This blog post is the ninth in a series on South Asian folk Islam and its rituals. Click here to go to the first of these articles. Understanding the rituals of Folk Islam provides insight into the beliefs and practices of folk Muslims. This understanding helps us to make disciples of folk Muslims.
I had a wild experience with Islamic devotional images when a Muslim family decided to follow Jesus. Before taking baptism, they asked for help in removing a room full of Islamic idols and devotional images. Most prominent was a miniature dargah. This family had received a sacred object from a dargah (read here about dargahs), brought it home, and built a miniature dargah to house that item. They believed the dargah was a conduit of the barkat of the dargah from which they had brought the sacred object. Now, they were afraid to remove the dargah for fear of the spirits associated with it. Despite their fear, they arranged for the shrine to be demolished and removed. The images and relics were then burned. To these new believers, their continued health demonstrated Jesus’ authority over the shrine’s spirits.
Devotional images generally represent Sufi saints, Shia leaders, or relics of Muhammad. Pilgrims purchase devotional images during pilgrimages to dargahs or other religious sites. They hope that some of the spiritual power or blessing from the dargah or pir persists in the devotional image. In the mind of many folk Muslims, barkat (Urdu for blessing; baraka in Arabic) exists as a form of impersonal spiritual power that dwells in people and objects. Through their connection with Allah, pirs become conduits of this barkat. Certain holy places, especially dargahs, are places imbued with great barkat. The accumulation of barkat provides many practical blessings. An individual with a significant amount of barkat might have the power to heal the sick or divine the future. Lesser amounts of barkat still provide spiritual protection from demons, jinn, and the evil eye. The more barkat an individual has, the more powerful their prayers.
Many relics in South Asian Islam are items imbued with great barkat. For example, in various places across South Asia are the hairs of Muhammad. For instance, Jama Masjid in Old Delhi is said to have some of Muhammad’s beard hairs. In Srinagar, India, a dargah called Hazratbal (i.e., “Honored Hair ” houses more hairs of Muhammad. Many folk Muslims understand that these kinds of relics contain barkat. Therefore, they go to these places seeking some of this spiritual power to rub off on them. At Hazratbal, when they bring out the relic containing Muhammad’s hairs, those present often prostrate themselves in honor of the prophet.

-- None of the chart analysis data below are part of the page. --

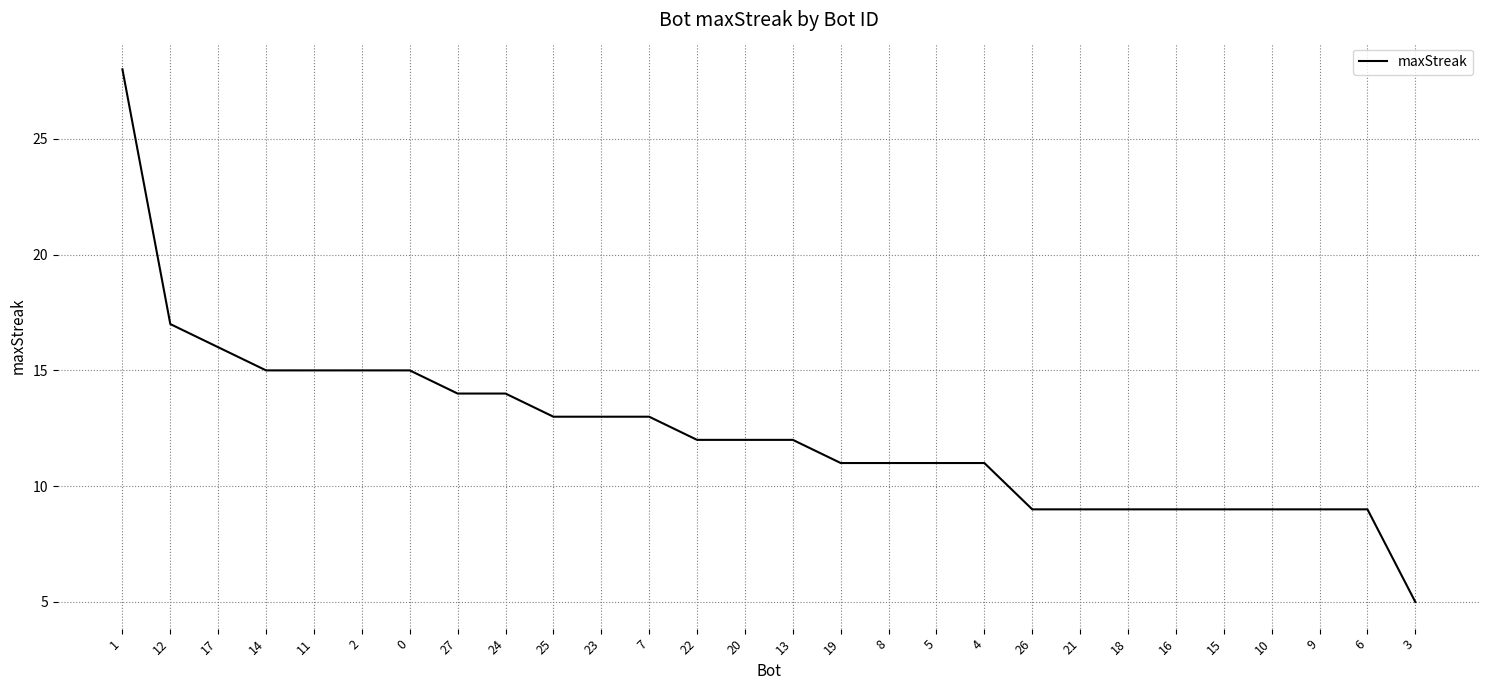

What is the difference between the second highest and minimum values?

12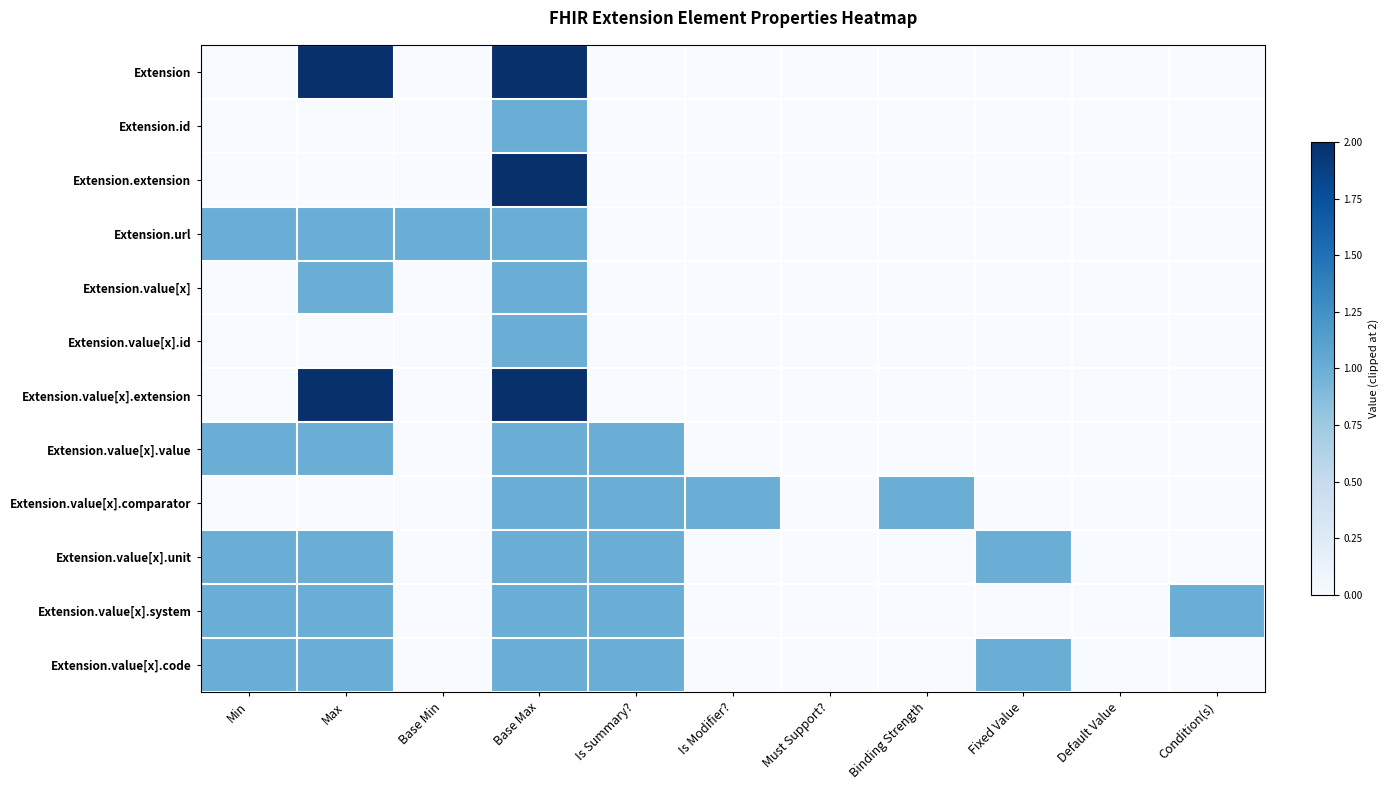

Count the number of data series in this chart.

12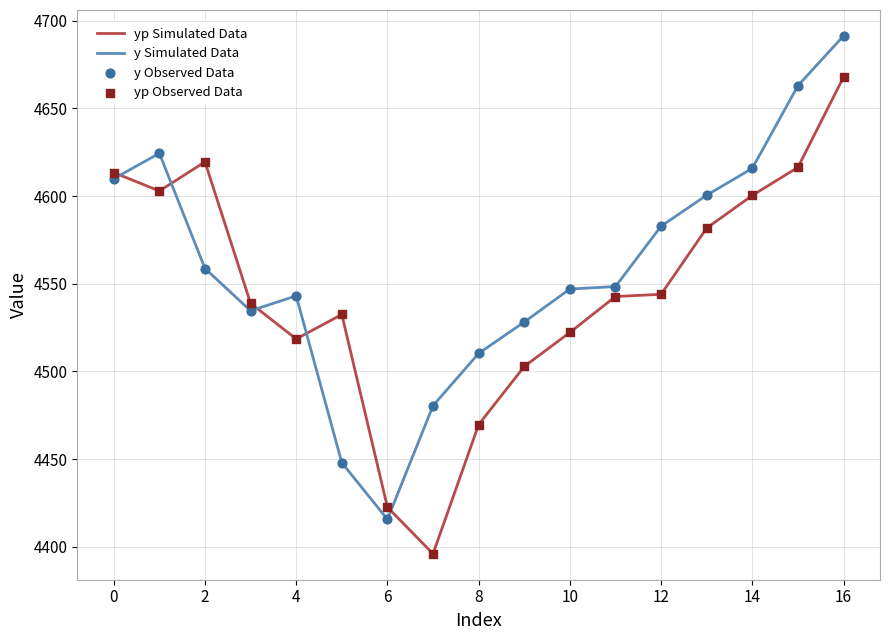

Which series has the largest total across all categories?

y Simulated Data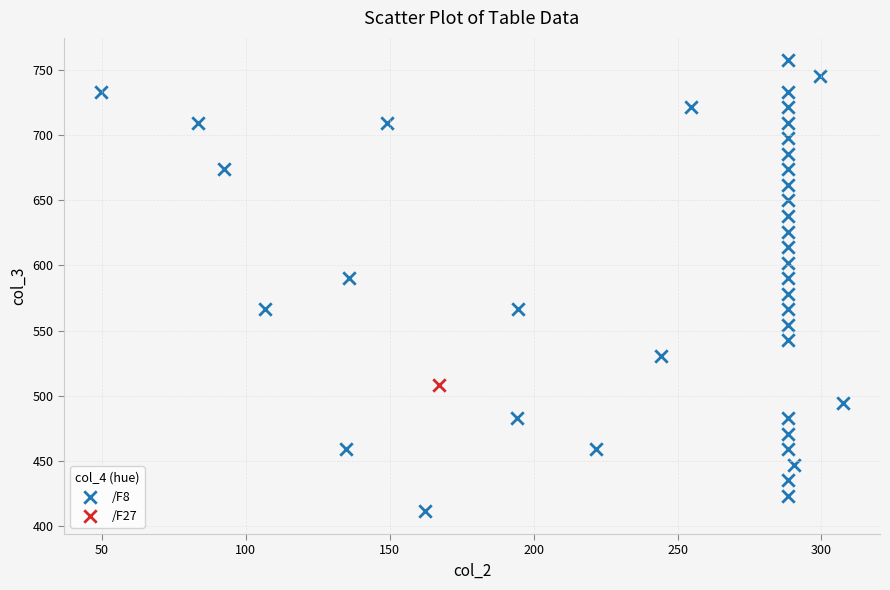

What are all the series names shown in the legend?

/F8, /F27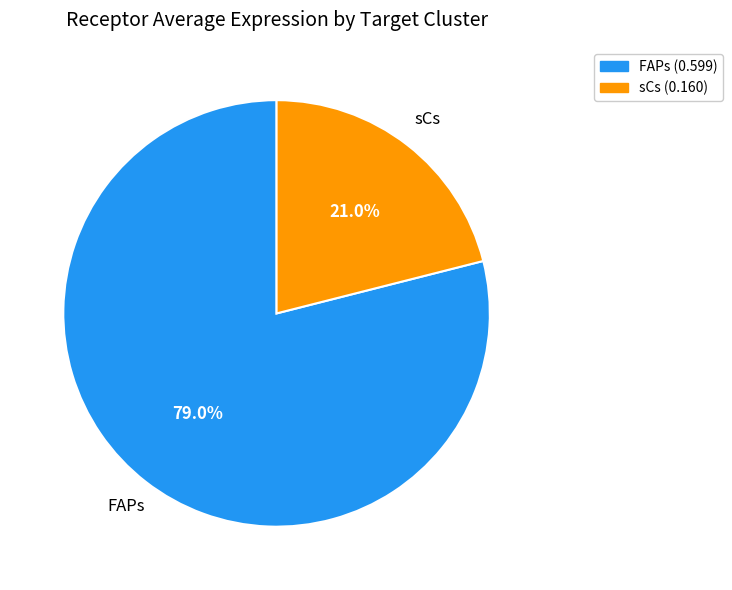

Which category accounts for the majority?

FAPs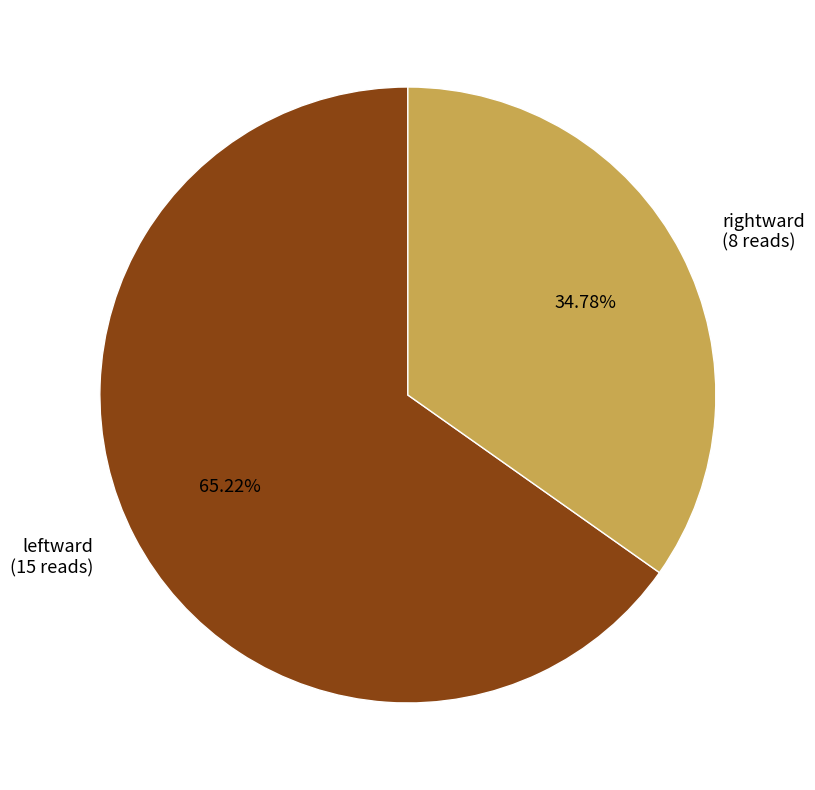

How many segments does this pie chart have?

2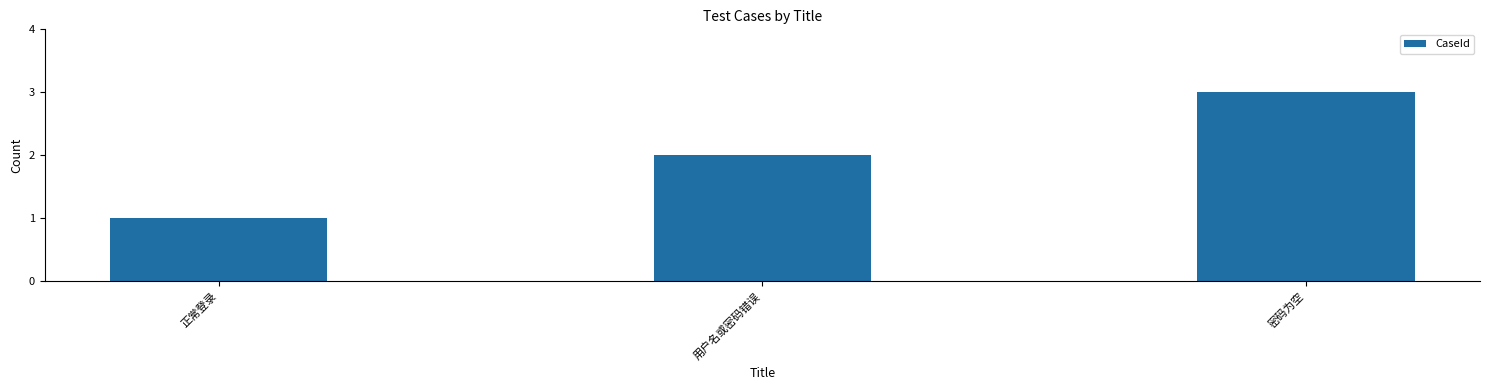

How many bars are there in total?

3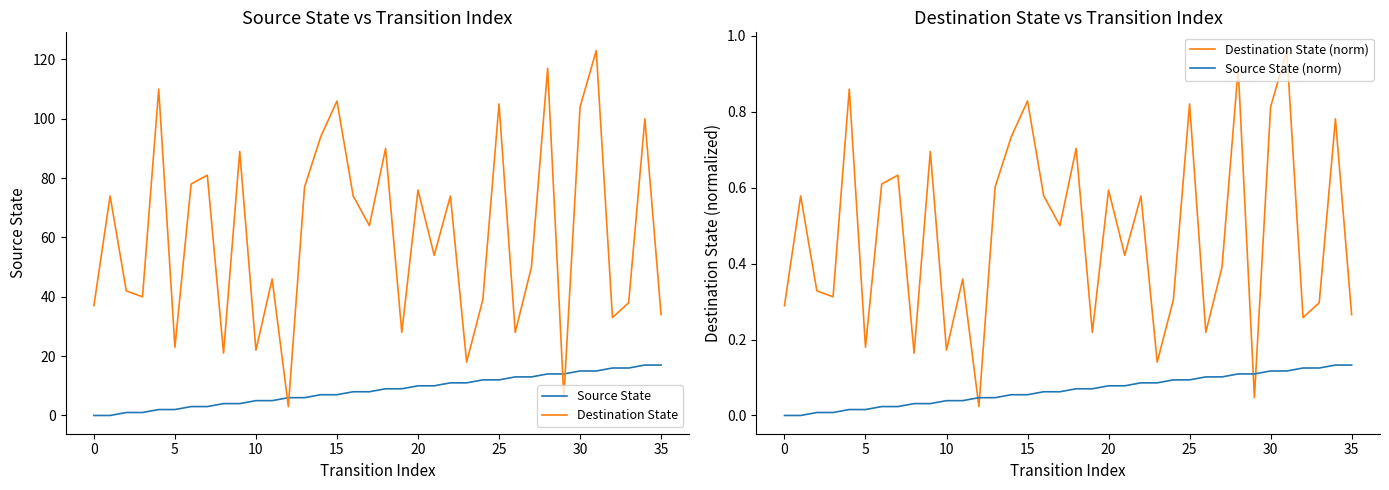

What is the highest value of the Destination State (norm) series?

1.0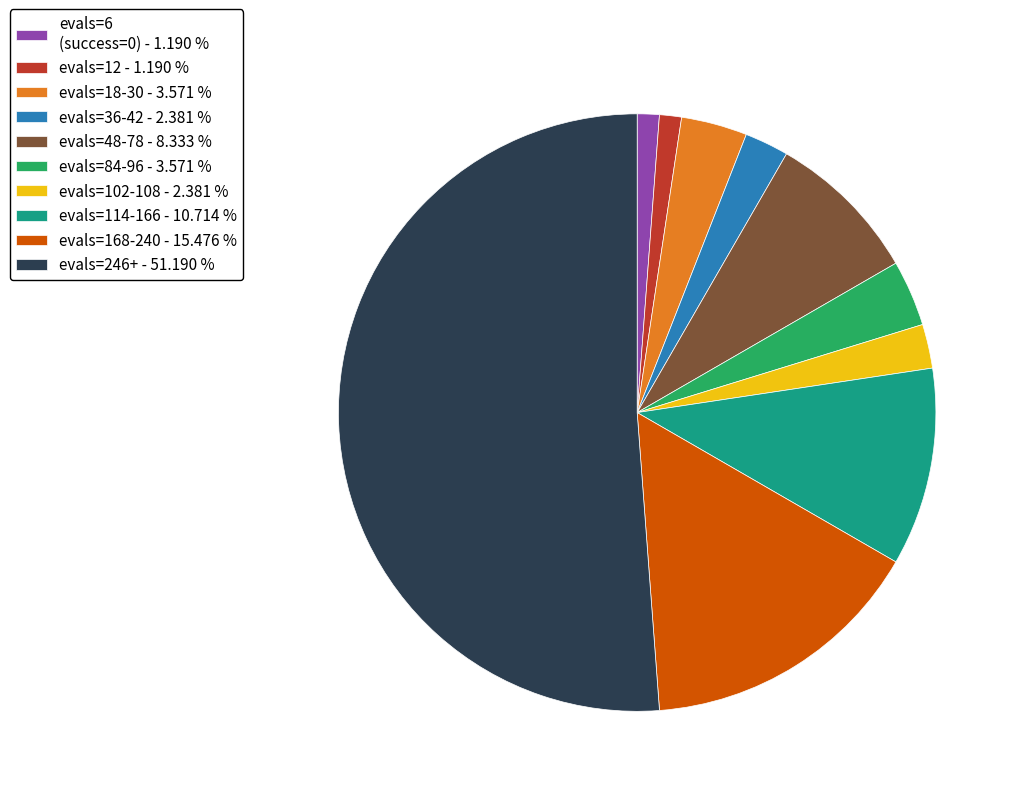

What is the majority slice?

evals=246+ - 51.190 %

Those devotees undoubtedly hope to gain some barkat from Muhammad through his beard hairs.
Devotional images are more affordable and available than relics. It is common to have a smaller inset image of the Kaaba in Mecca in devotional images. Among both Deobandi and Barelvi Muslims, pictures depicting the Qur’an, the Kaaba, and calligraphy of verses of the Qur’an in Arabic are ordinary. Through devotional images, Sunni and Shia folk Muslims can easily be identified. Shia folk Muslims generally include images of saints riding on white horses, while Sunni images do not have white horses. The variety of devotional images in Islam is a testimony to the range of opinions among South Asian Muslims about who or what is the most significant source of barkat.
One Christian response to the Muslim concept of barkat is to demonstrate what true blessing is from Scripture. One of the most powerful sections of Scripture to do this are the Beatitudes of Matthew 5. “Blessed are the poor in spirit, for theirs is the kingdom of God… Blessed are those who hunger and thirst for righteousness, for they will be satisfied.” These verses meet many Muslims at a felt need for blessing and then redirect them from their folk beliefs about barkat to a discussion about finding true blessing in the Lord Jesus.